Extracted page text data
◆ ◆ ◆ ◆ ◆ ◆ ◆
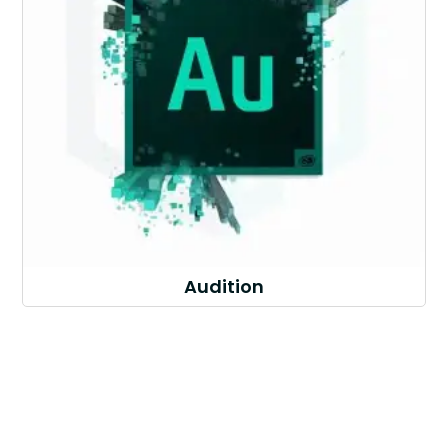
Audition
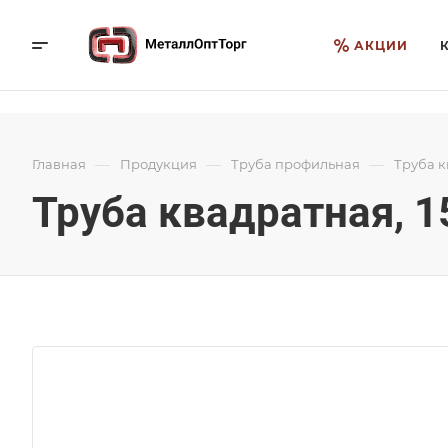
АКЦИИ
—
—
—
Главная
Продукция
Труба профильная
Труба 
Труба квадратная, 1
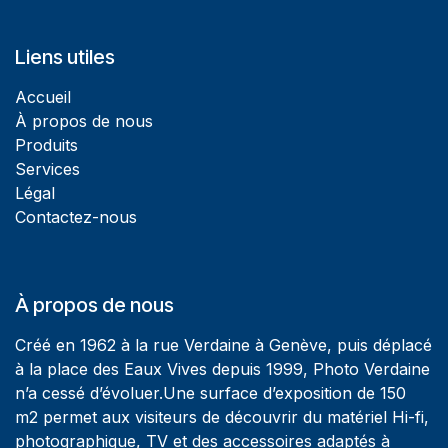
Liens utiles
Accueil
À propos de nous
Produits
Services
Légal
Contactez-nous
À propos de nous
Créé en 1962 à la rue Verdaine à Genève, puis déplacé
à la place des Eaux Vives depuis 1999, Photo Verdaine
n’a cessé d’évoluer.Une surface d’exposition de 150
m2 permet aux visiteurs de découvrir du matériel Hi-fi,
photographique, TV et des accessoires adaptés à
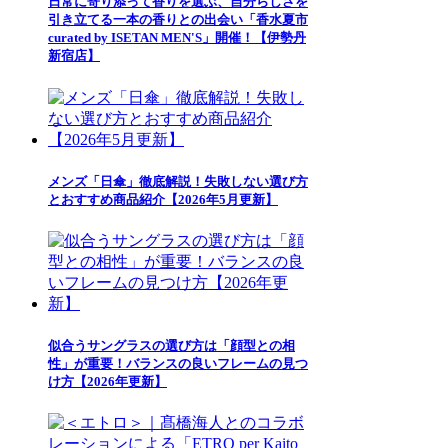
日常に寄り添って香りを選ぶ、自分らしさを
引き立てる一本の香りとの出会い「香水夏市
curated by ISETAN MEN'S」開催！【伊勢丹
新宿店】
メンズ「日傘」徹底解説！失敗しない選び方
とおすすめ商品紹介【2026年5月更新】
似合うサングラスの選び方は「顔型との相
性」が重要！バランスの良いフレームの見つ
け方【2026年更新】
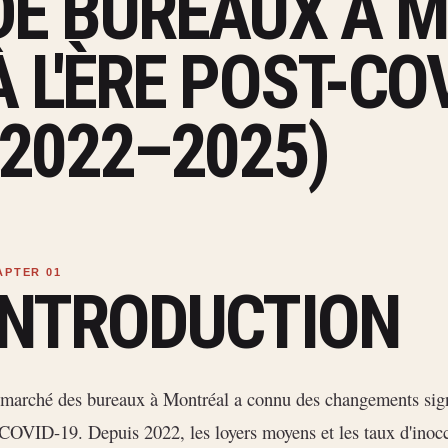
DE BUREAUX À 
À L'ÈRE POST-CO
(2022–2025)
INTRODUCTION
marché des bureaux à Montréal a connu des changements signif
COVID-19. Depuis 2022, les loyers moyens et les taux d'inoc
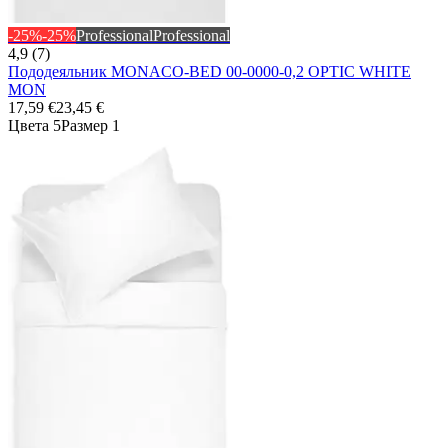
-25%
-25%
Professional
Professional
4,9 (7)
Пододеяльник MONACO-BED 00-0000-0,2 OPTIC WHITE
MON
17,59 €
23,45 €
Цвета 5
Размер 1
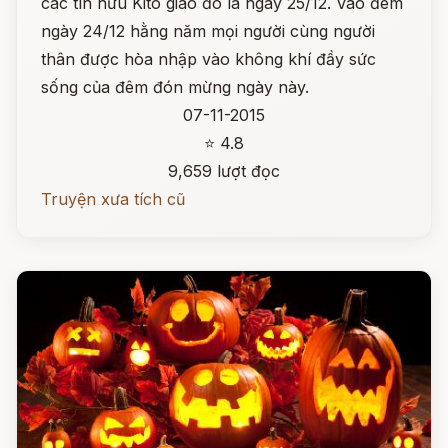
các tín hữu Kitô giáo đó là ngày 25/12. Vào đêm
ngày 24/12 hằng năm mọi người cùng người
thân được hòa nhập vào không khí đầy sức
sống của đêm đón mừng ngày này.
07-11-2015
⭐ 4.8
9,659 lượt đọc
Truyện xưa tích cũ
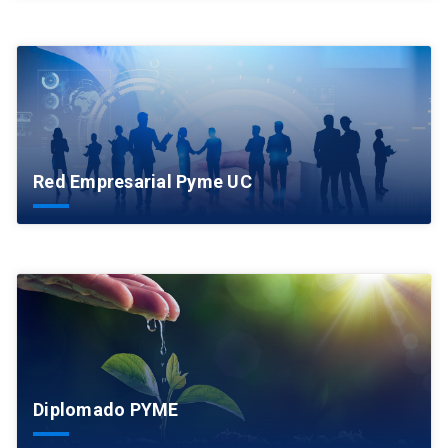
Red Empresarial Pyme UC
Diplomado PYME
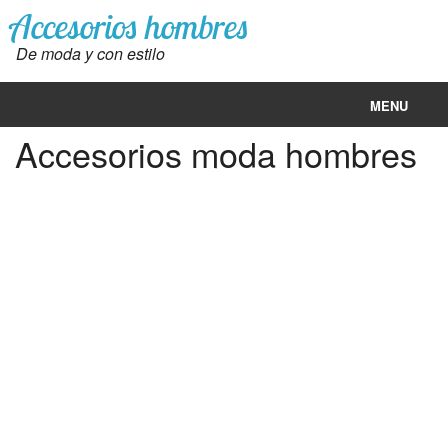
Accesorios hombres
De moda y con estilo
MENU
Accesorios moda hombres
Accesorios de hombre
Ropa hombres moda
Ropa mujeres moda
Dolar hoy
Euro hoy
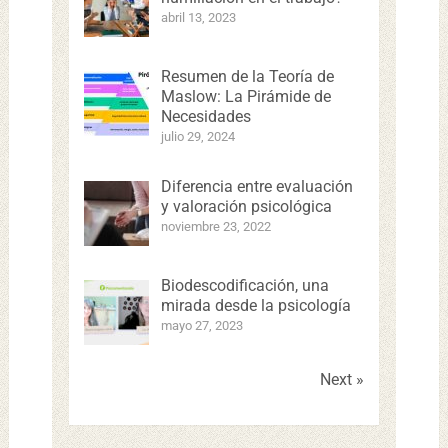
abril 13, 2023
Resumen de la Teoría de
Maslow: La Pirámide de
Necesidades
julio 29, 2024
Diferencia entre evaluación
y valoración psicológica
noviembre 23, 2022
Biodescodificación, una
mirada desde la psicología
mayo 27, 2023
Next »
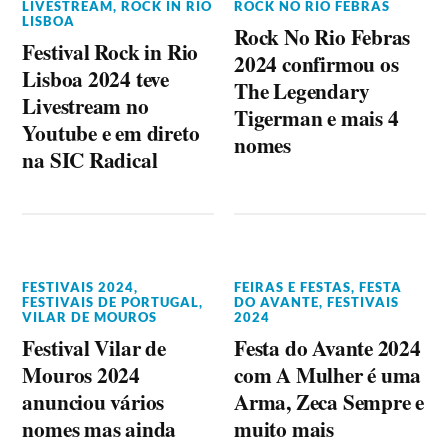
LIVESTREAM
,
ROCK IN RIO
ROCK NO RIO FEBRAS
LISBOA
Rock No Rio Febras
Festival Rock in Rio
2024 confirmou os
Lisboa 2024 teve
The Legendary
Livestream no
Tigerman e mais 4
Youtube e em direto
nomes
na SIC Radical
FESTIVAIS 2024
,
FEIRAS E FESTAS
,
FESTA
FESTIVAIS DE PORTUGAL
,
DO AVANTE
,
FESTIVAIS
VILAR DE MOUROS
2024
Festival Vilar de
Festa do Avante 2024
Mouros 2024
com A Mulher é uma
anunciou vários
Arma, Zeca Sempre e
nomes mas ainda
muito mais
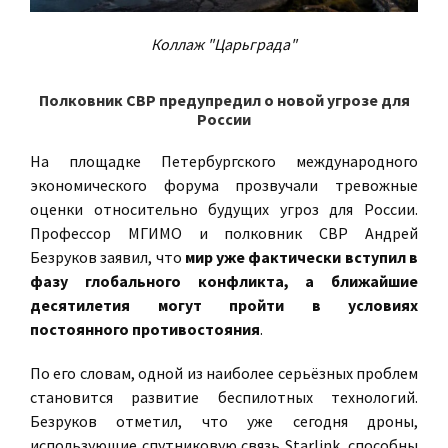
Коллаж "Царьграда"
Полковник СВР предупредил о новой угрозе для
России
На площадке Петербургского международного
экономического форума прозвучали тревожные
оценки относительно будущих угроз для России.
Профессор МГИМО и полковник СВР Андрей
Безруков заявил, что
мир уже фактически вступил в
фазу глобального конфликта, а ближайшие
десятилетия могут пройти в условиях
постоянного противостояния
.
По его словам, одной из наиболее серьёзных проблем
становится развитие беспилотных технологий.
Безруков отметил, что уже сегодня дроны,
использующие спутниковую связь Starlink, способны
◆ ◆ ◆ ◆ ◆ ◆ ◆
* [What is expected]:
Pull out every row above that holds the string "Труба", and list each in full. Case counts.

* [Written response]:
Труба профильная
Труба 
Труба квадратная, 1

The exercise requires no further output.